Power Apps has built-in galleries, forms, and screens that make it easy to build something that works. The path of least resistance produces something technically functional and experientially forgettable.
Start with the user, not the data
The most common mistake is starting from the data model and building UI to represent it. The result looks like a database with a thin interface layer. Start from what the user is trying to accomplish β design backwards from the job to be done.
Reduce information density
Enterprise apps tend to show every field because the user might need it. Most users do not need most fields most of the time. Show fewer fields by default. Reveal additional detail on demand.
Colour with meaning
Green for completed, amber for pending action, red for urgent.

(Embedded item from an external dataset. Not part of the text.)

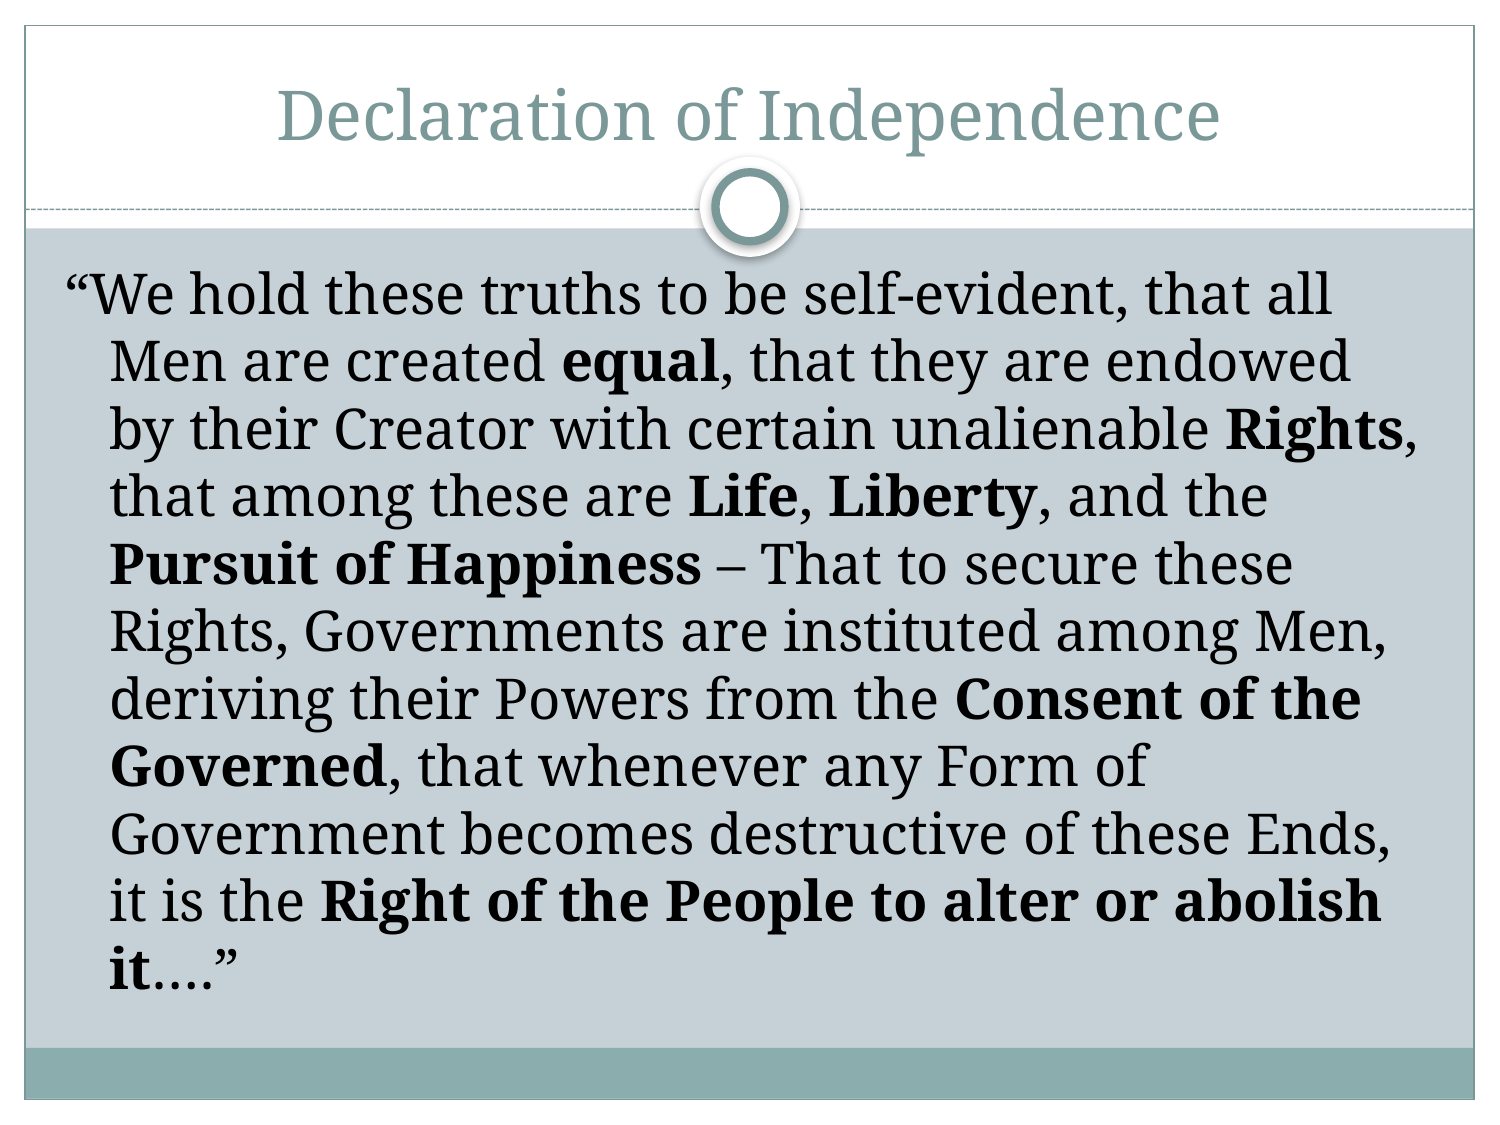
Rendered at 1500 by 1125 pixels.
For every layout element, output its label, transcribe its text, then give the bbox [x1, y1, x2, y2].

list “We hold these truths to be self-evident, that all Men are created equal, that they are endowed by their Creator with certain unalienable Rights, that among these are Life, Liberty, and the Pursuit of Happiness – That to secure these Rights, Governments are instituted among Men, deriving their Powers from the Consent of the Governed, that whenever any Form of Government becomes destructive of these Ends, it is the Right of the People to alter or abolish it….” [49, 250, 1445, 1001]
title Declaration of Independence [49, 37, 1450, 162]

This communicates at a glance rather than requiring the user to read status text on every row. Use it consistently and sparingly.
Loading states and feedback
When a user submits or taps a button, something should happen visibly. Apps that appear to do nothing erode trust quickly. Use the built-in notification functions. Confirm successful saves.
Test with real users, not developers
Watch a real user use your app before calling it done. Do not explain it to them. Watch where they get confused. The confusion points are the UX problems you missed.
Good Power Apps UX does not require design expertise. It requires asking one question before every decision: is this for me or for them?
The apps users adopt enthusiastically are the ones that feel like someone thought about the experience from the user's perspective.